Task instructions: Repeat word for word the stretch of the point-of-sale history between "Continuing our pursuit" and "our rental fleet.", inclusive.

Continuing our pursuit on providing valuable services, we piloted a program that linked integrated wireless credit card processing equipment to the web. We called it an m-Box. Sales data entered on a standard electronic cash register could now be collected and viewed on an online portal. This was a perfect fit for our rental customers, who would regularly have different staff at the register from those who oversaw the entire operation. What started with 6 of these devices has grown into nearly 350 in our rental fleet.

The additional credit card devices coupled with an ever expanding inventory caused us to once again outgrow our space. This time, we relocated to Shoreview, MN, about 15 minutes north of our previous location. Now situated at 609 West County Road E and recently taking over the adjoining space, we now have enough room to stage, prepare and test even the largest events in a single step.

Mobile Point of Sale Arrive

The iPad/Tablet technology is known in our industry as “The Tsunami”. It didn’t start slow. There wasn’t a period where it built up steam and then shifted into high gear. As soon as it hit the market, the switch turned on and became the brightest light in the room overnight. What was once made of steel, weighed 200 pounds, has been replaced by plastic and glass, weighing in at exactly 1.05 pounds and almost unlimited calculations. Today, the standard iPad performs up to 1.65 Billion mathematical operations per second and increases with every iteration. Compared to the registers of 1970, those machines maxed out at 14 manually entered, mechanically enhanced calculations a minute. You can hold 1 point of sale terminal in your hand or 32 iPads. Bob Dylan said it best, “The times, they are a changing”.

Records supplied:

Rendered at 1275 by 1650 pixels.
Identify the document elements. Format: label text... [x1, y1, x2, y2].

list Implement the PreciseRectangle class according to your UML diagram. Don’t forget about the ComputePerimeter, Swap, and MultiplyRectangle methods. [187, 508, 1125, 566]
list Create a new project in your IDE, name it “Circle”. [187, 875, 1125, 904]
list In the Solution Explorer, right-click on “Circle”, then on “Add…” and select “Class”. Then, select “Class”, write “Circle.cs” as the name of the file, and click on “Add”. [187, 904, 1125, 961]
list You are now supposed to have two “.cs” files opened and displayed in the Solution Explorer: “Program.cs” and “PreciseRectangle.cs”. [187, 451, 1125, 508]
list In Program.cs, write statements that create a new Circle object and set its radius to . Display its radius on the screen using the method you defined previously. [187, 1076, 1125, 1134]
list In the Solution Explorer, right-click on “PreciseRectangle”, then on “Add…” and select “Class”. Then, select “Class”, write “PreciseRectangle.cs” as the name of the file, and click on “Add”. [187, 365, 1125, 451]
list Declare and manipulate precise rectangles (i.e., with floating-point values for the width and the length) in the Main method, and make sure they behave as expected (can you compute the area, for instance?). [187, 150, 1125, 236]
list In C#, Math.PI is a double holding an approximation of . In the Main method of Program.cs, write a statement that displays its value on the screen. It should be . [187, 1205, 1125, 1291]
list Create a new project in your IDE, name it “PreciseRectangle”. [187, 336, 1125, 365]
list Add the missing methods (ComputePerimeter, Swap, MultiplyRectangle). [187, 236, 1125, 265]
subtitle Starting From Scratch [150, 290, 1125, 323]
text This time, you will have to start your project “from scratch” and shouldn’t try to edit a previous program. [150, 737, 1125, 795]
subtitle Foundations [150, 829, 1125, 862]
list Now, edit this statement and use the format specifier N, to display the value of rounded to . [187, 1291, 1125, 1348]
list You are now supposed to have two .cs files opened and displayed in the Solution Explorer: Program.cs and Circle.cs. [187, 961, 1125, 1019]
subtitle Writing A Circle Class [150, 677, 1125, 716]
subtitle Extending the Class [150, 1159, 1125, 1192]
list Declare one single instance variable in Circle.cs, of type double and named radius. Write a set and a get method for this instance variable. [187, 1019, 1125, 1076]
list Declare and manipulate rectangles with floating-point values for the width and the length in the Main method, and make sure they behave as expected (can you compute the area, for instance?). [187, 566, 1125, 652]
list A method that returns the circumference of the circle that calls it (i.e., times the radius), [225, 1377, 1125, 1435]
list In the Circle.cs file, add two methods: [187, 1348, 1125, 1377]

The result:
Continuing our pursuit on providing valuable services, we piloted a program that linked integrated wireless credit card processing equipment to the web. We called it an m-Box. Sales data entered on a standard electronic cash register could now be collected and viewed on an online portal. This was a perfect fit for our rental customers, who would regularly have different staff at the register from those who oversaw the entire operation. What started with 6 of these devices has grown into nearly 350 in our rental fleet.